Start of Source material

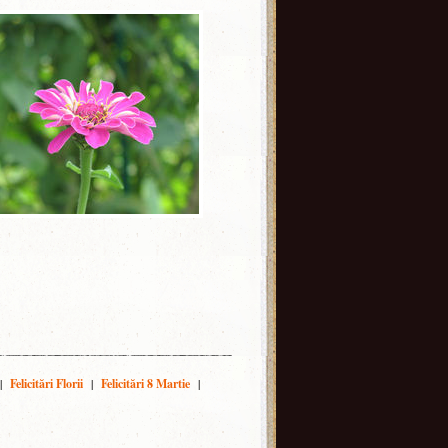
|
Felicitări Florii
|
Felicitări 8 Martie
|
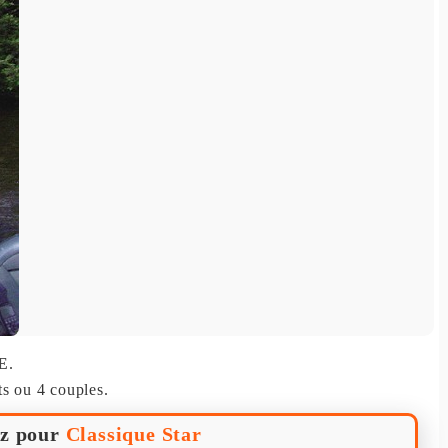
E
.
ts ou 4 couples.
z pour
Classique Star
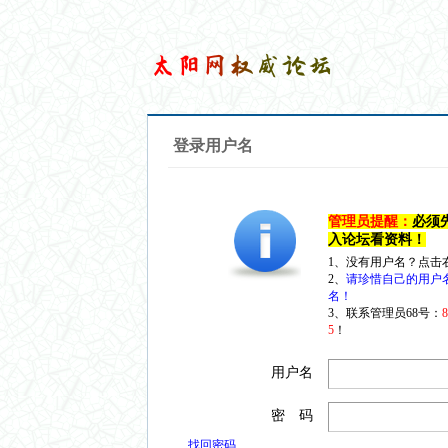
登录用户名
管理员提醒：
必须
入论坛看资料！
1、没有用户名？点击
2、
请珍惜自己的用户
名！
3、联系管理员68号：
5
！
用户名
密 码
找回密码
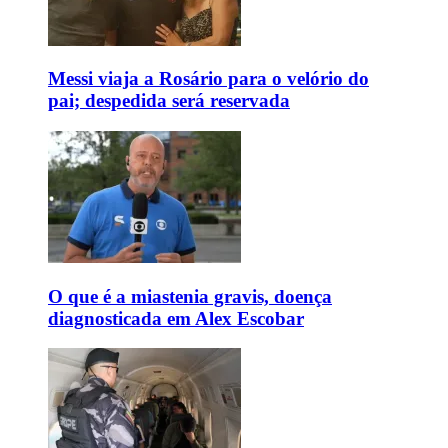
Messi viaja a Rosário para o velório do
pai; despedida será reservada
O que é a miastenia gravis, doença
diagnosticada em Alex Escobar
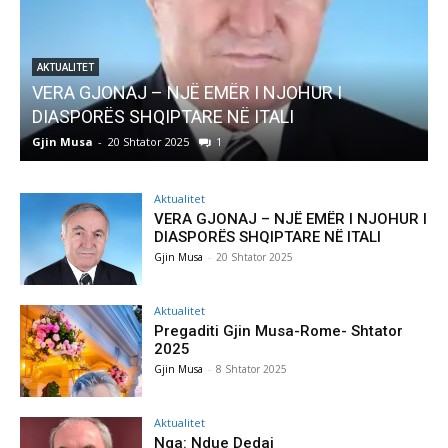
I
AKTUALITET
Pregaditi Gjin Musa-Rome- Shtator 2025
Gjin Musa
-
8 Shtator 2025
0
Aktualitet
VERA GJONAJ – NJË EMËR I NJOHUR I
DIASPORËS SHQIPTARE NË ITALI
Gjin Musa
-
20 Shtator 2025
Aktualitet
Pregaditi Gjin Musa-Rome- Shtator
2025
Gjin Musa
-
8 Shtator 2025
Aktualitet
Nga: Ndue Dedaj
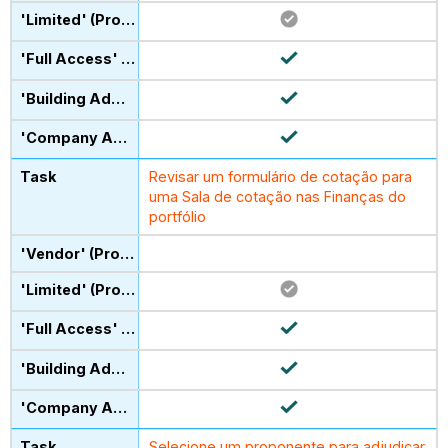
Revisar um formulário de cotação para
uma Sala de cotação nas Finanças do
portfólio
Selecione um proponente para adjudicar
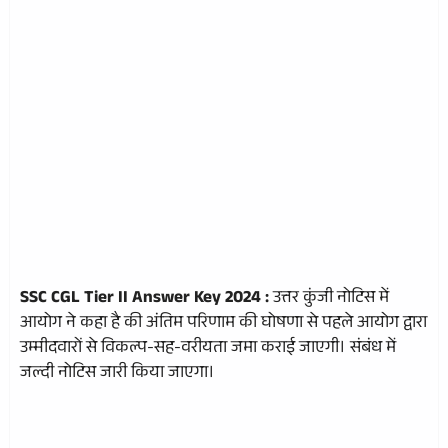
SSC CGL Tier II Answer Key 2024 :
उत्तर कुंजी नोटिस में
आयोग ने कहा है की अंतिम परिणाम की घोषणा से पहले आयोग द्वारा
उम्मीदवारों से विकल्प-सह-वरीयता जमा कराई जाएगी। संबंध में
जल्दी नोटिस जारी किया जाएगा।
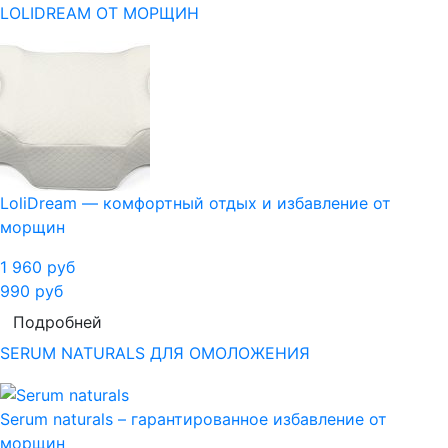
LOLIDREAM ОТ МОРЩИН
LoliDream — комфортный отдых и избавление от
морщин
1 960
руб
990
руб
Подробней
SERUM NATURALS ДЛЯ ОМОЛОЖЕНИЯ
Serum naturals – гарантированное избавление от
морщин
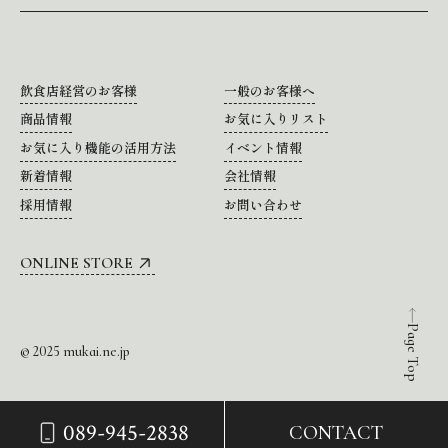
飲食店経営のお客様
一般のお客様へ
商品情報
お気に入りリスト
お気に入り機能の活用方法
イベント情報
新着情報
会社情報
採用情報
お問い合わせ
ONLINE STORE
Page Top
© 2025 mukai.ne.jp
089-945-2838
CONTACT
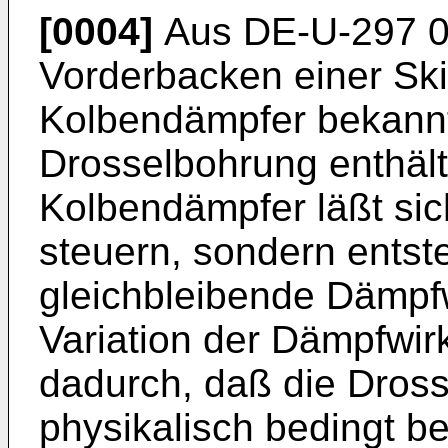
[0004]
Aus DE-U-297 03 
Vorderbacken einer Ski
Kolbendämpfer bekannt
Drosselbohrung enthäl
Kolbendämpfer läßt sic
steuern, sondern entst
gleichbleibende Dämpfw
Variation der Dämpfwirk
dadurch, daß die Dros
physikalisch bedingt b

End of Source material

Could you rewrite all the entries above, swapping every "Shtator" for "Tetor" and changing nothing else, with the pictures left out?

Result for this exercise:
|
Felicitări Florii
|
Felicitări 8 Martie
|
E
.
ts ou 4 couples.
z pour
Classique Star
登录用户名
管理员提醒：
必须
入论坛看资料！
1、没有用户名？点击
2、
请珍惜自己的用户
名！
3、联系管理员68号：
5
！
用户名
密 码
找回密码
Messi viaja a Rosário para o velório do
pai; despedida será reservada
O que é a miastenia gravis, doença
diagnosticada em Alex Escobar
I
AKTUALITET
Pregaditi Gjin Musa-Rome- Tetor 2025
Gjin Musa
-
8 Tetor 2025
0
Aktualitet
VERA GJONAJ – NJË EMËR I NJOHUR I
DIASPORËS SHQIPTARE NË ITALI
Gjin Musa
-
20 Tetor 2025
Aktualitet
Pregaditi Gjin Musa-Rome- Tetor
2025
Gjin Musa
-
8 Tetor 2025
Aktualitet
Nga: Ndue Dedaj
Revisar um formulário de cotação para
uma Sala de cotação nas Finanças do
portfólio
Selecione um proponente para adjudicar
SSC CGL Tier II Answer Key 2024 :
उत्तर कुंजी नोटिस में
आयोग ने कहा है की अंतिम परिणाम की घोषणा से पहले आयोग द्वारा
उम्मीदवारों से विकल्प-सह-वरीयता जमा कराई जाएगी। संबंध में
जल्दी नोटिस जारी किया जाएगा।
LOLIDREAM ОТ МОРЩИН
LoliDream — комфортный отдых и избавление от
морщин
1 960
руб
990
руб
Подробней
SERUM NATURALS ДЛЯ ОМОЛОЖЕНИЯ
Serum naturals – гарантированное избавление от
морщин
飲食店経営のお客様
一般のお客様へ
商品情報
お気に入りリスト
お気に入り機能の活用方法
イベント情報
新着情報
会社情報
採用情報
お問い合わせ
ONLINE STORE
Page Top
© 2025 mukai.ne.jp
089-945-2838
CONTACT
[0004]
Aus DE-U-297 03 
Vorderbacken einer Ski
Kolbendämpfer bekannt
Drosselbohrung enthäl
Kolbendämpfer läßt sic
steuern, sondern entst
gleichbleibende Dämpfw
Variation der Dämpfwirk
dadurch, daß die Dros
physikalisch bedingt b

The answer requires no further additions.